3.2.6 Het middel treft dus doel. Het kan echter niet tot cassatie leiden op grond van het navolgende.
3.3 De overwegingen die het Hof blijkens rov. 4.5-4.7 aan zijn beslissing ten grondslag heeft gelegd moeten kennelijk aldus worden verstaan dat het Hof heeft geoordeeld dat het recht op omgang aan de vader moet worden ontzegd omdat uit de omstandigheden die door het Hof zijn vermeld, volgt dat omgang tussen de vader en de kinderen in strijd is met de zwaarwegende belangen van de kinderen. Daarbij heeft het Hof klaarblijkelijk allereerst in aanmerking genomen dat de omgang tussen de vader en de kinderen niet goed liep en dat deze, in verband met de belangen van de kinderen, alleen mogelijk en verantwoord kan zijn, indien de vader meewerkt aan de daartoe noodzakelijke hulpverlening en begeleiding van de zijde van SJG waartoe de vader niet in voldoende mate bereid is gebleken.
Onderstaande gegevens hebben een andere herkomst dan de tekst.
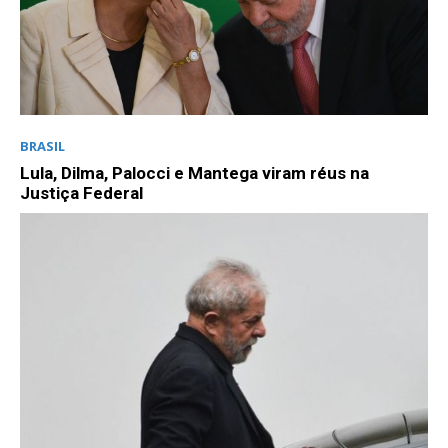
BRASIL
Lula, Dilma, Palocci e Mantega viram réus na
Justiça Federal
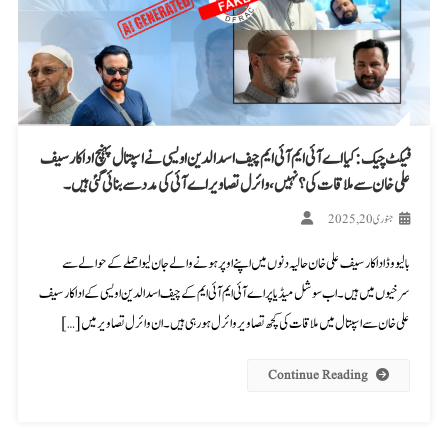
فیکٹ چیک: کیا اے آئی ایم آئی ایم چیف اسد الدین اویسی نے اسپتال پہنچ اداکار سیف
علی خان سے ملاقات کی؟ نہیں، وائرل تصاویر اے آئی کی مدد سے بنائی گئی ہیں۔
جنوری 20, 2025
بالیو وڈ اداکار سیف علی خان حالیہ دنوں میں اپنے اوپر ہونے والے جان لیوا حملے کے حوالے سے
سرخیوں میں ہیں۔ اب سوشل میڈیا پر اے آئی ایم آئی ایم کے چیف اسدالدین اویسی کے اداکار سیف
علی خان سے اسپتال میں ملاقات کی کچھ تصاویر وائرل ہو رہی ہیں۔ ان وائرل تصاویر میں […]
Continue Reading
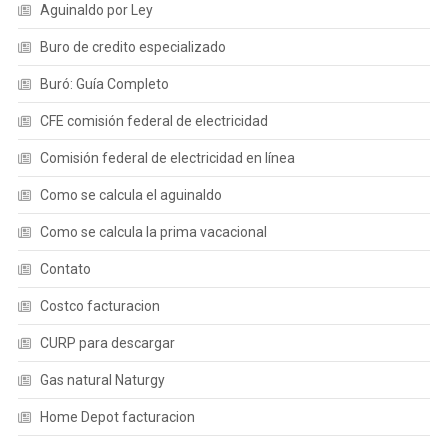
Aguinaldo por Ley
Buro de credito especializado
Buró: Guía Completo
CFE comisión federal de electricidad
Comisión federal de electricidad en línea
Como se calcula el aguinaldo
Como se calcula la prima vacacional
Contato
Costco facturacion
CURP para descargar
Gas natural Naturgy
Home Depot facturacion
Het Hof heeft voorts vastgesteld dat de kinderen van de omgang met de vader negatieve gevolgen ondervonden, zoals door het Hof nader aangegeven. Ten slotte heeft het Hof aanwijzingen gevonden dat de kinderen in hun ontwikkeling werden en worden geschaad. Middel II bestrijdt deze overwegingen niet, doch gaat uit van de veronderstelling dat de weigering van de vader om aan de video-opnamen mee te werken bij het oordeel van het Hof de doorslag heeft gegeven. Dit middel mist blijkens het vorenstaande feitelijke grondslag. Nu de niet bestreden overwegingen van het Hof zijn beslissing kunnen dragen, moet het beroep van de vader worden verworpen.
4. Beslissing
De Hoge Raad verwerpt het beroep.
Deze beschikking is gegeven door de vice-president F.H.J. Mijnssen als voorzitter en de raadsheren R. Herrmann, H.A.M. Aaftink, O. de Savornin Lohman en A. Hammerstein, en in het openbaar uitgesproken door de raadsheer A. Hammerstein op 30 november 2001.